STASH OU LES AVENTURES DU PRINCE DU ROCK : Épisode 1
36 ans après notre dernière rencontre, dans les backstages de l’ultime concert de Serge Gainsbourg en Suisse, au Leysin Rock festival, je retrouve enfin chez lui, dans sa maison posée sur la plage de Malibu, le Prince Stanislaus Klossowski de Rola, alias Stash, figure légendaire du swinging London et fils du fameux peintre Balthus. Chanteur, acteur, musicien, réalisateur, auteur, aristocrate helvète, modèle aux tenues les plus exubérantes, amant fameux de Faithful, Pallenberg, Nico et de tant d’autres femmes et surtout ami intime de tout le Gotha artistique des 60’s psychédéliques de l’art au rock en passant par le cinéma. Désormais il multiplie les followers sur son Instagram. Premier épisode des aventures du prince du rock : de Denny Cordell (producteur de « A Whiter Shade Of Pale ») à Vince Taylor le « diable noir du rock », en passant par Leon Russell, Tony Foutz, Gram Parsons, Eddie Barclay, les Playboys et les Rolling Stones…
Aussi flamboyant qu’extraordinairement attachant, Stanislaus Klossowski de Rola était un de ces personnages riches en couleurs, un pur produit de la rock culture des 60’s. Authentique prince polonais et fils du fameux peintre Balthus, « Stash » avait toujours baigné dans les arts. Et sa vie est un roman. Il n’a pas 22 ans lorsqu’il débarque à Paris pour rejoindre les Playboys, le groupe de Vince Taylor en tant que percussionniste, partageant la même affiche que …les Rolling Stones à l’Olympia. C’est ainsi qu’il se lie d’amitié avec Brian, Mick et Keith. Mais Stash va pourtant quitter Vince Taylor, incontrôlable à cause de ses addictions et monter sa propre formation. Impressionné Eddie Barclay va lui proposer un contrat, qu’il refuse, car ce dernier veut faire de son groupe une version pop hexagonale des Beatles. Stash s’envole pour LA où également il refuse un plan juteux : tenir le premier rôle de la série the Monkees…qui se voulait être une version made in USA des Fab Fours.

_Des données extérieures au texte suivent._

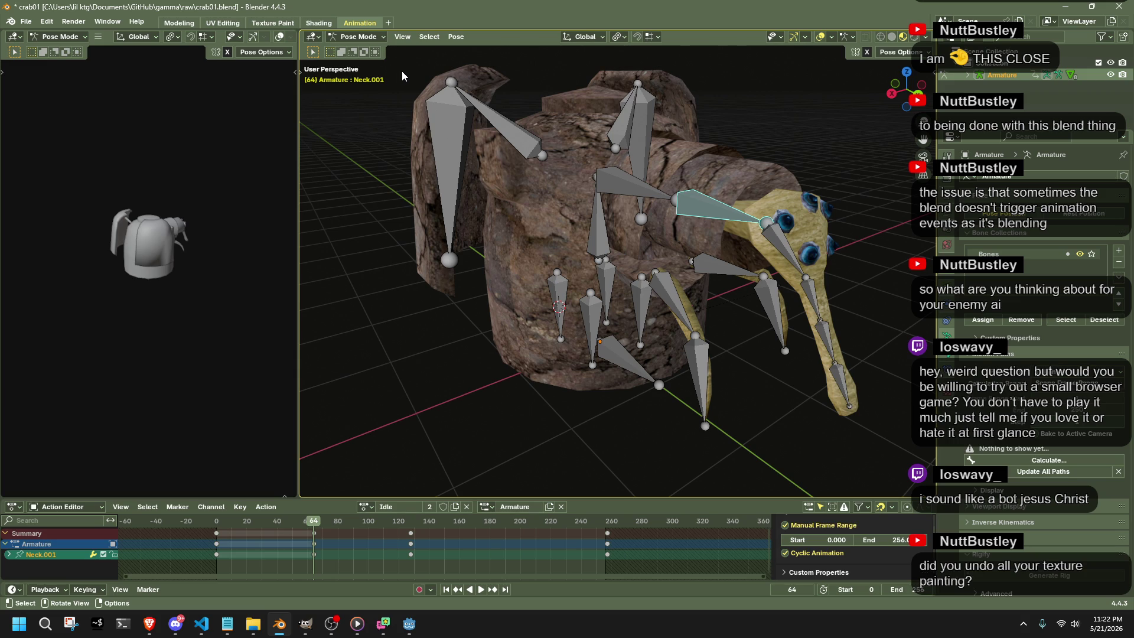
middle_drag(633, 154, 659, 97)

S’il quitte la Californie, l’aristo-rock parvient néanmoins à ses fins : signer un contrat sous son nom ( ou presque : Stach de Rola) et publier le bien nommé « PEACE » son premier single…au Danemark…pour lequel il parvient néanmoins à enrôler Mick Jagger, John Lennon et Paul McCartney…excusez du peu ! Si le disque se révèle être un flop, il scelle néanmoins une solide amitié à la fois avec les Stones ET les Beatles, participant même à certaines sessions avec eux comme « Baby, You’re A Rich Man » et « All You Need Is Love ». Stash s’impose bientôt comme pilier de ce swinging London qui le fascinait et où sa personnalité particulièrement lumineuse lui ouvre toutes les portes. Il se lie l’amitié avec Eric Burdon, Jimi Hendrix, les Who. Toujours vêtu de manière incroyable, c’est un dandy hippie qui hante toutes les soirées. Il devient très proche des Stones, les accompagnant au Maroc ou ailleurs. Le 10 mai 67, Stash se fait arrêter avec Brian Jones pour possession de marijuana. À cette époque, le rocker helvète avait un autre ami tout aussi givré que Brian : le « lunatic » Syd Barrett, qu’il accompagnait dans ses « trips » – dans TOUS les sens du terme- jusqu’au pays de Galles. Charmeur invétéré, il séduit les plus belles femmes de cette époque où la libération sexuelle a enfin explosé. Stash ne raconte-t-il pas que lorsqu’il accompagnait les Stones en tournée il se retrouvait forcé d’enjamber au petit matin en rentrant avec eux à l’hôtel après une nuit de défonce intense, les grappes de groupies assoupies devant les portes de leurs chambres.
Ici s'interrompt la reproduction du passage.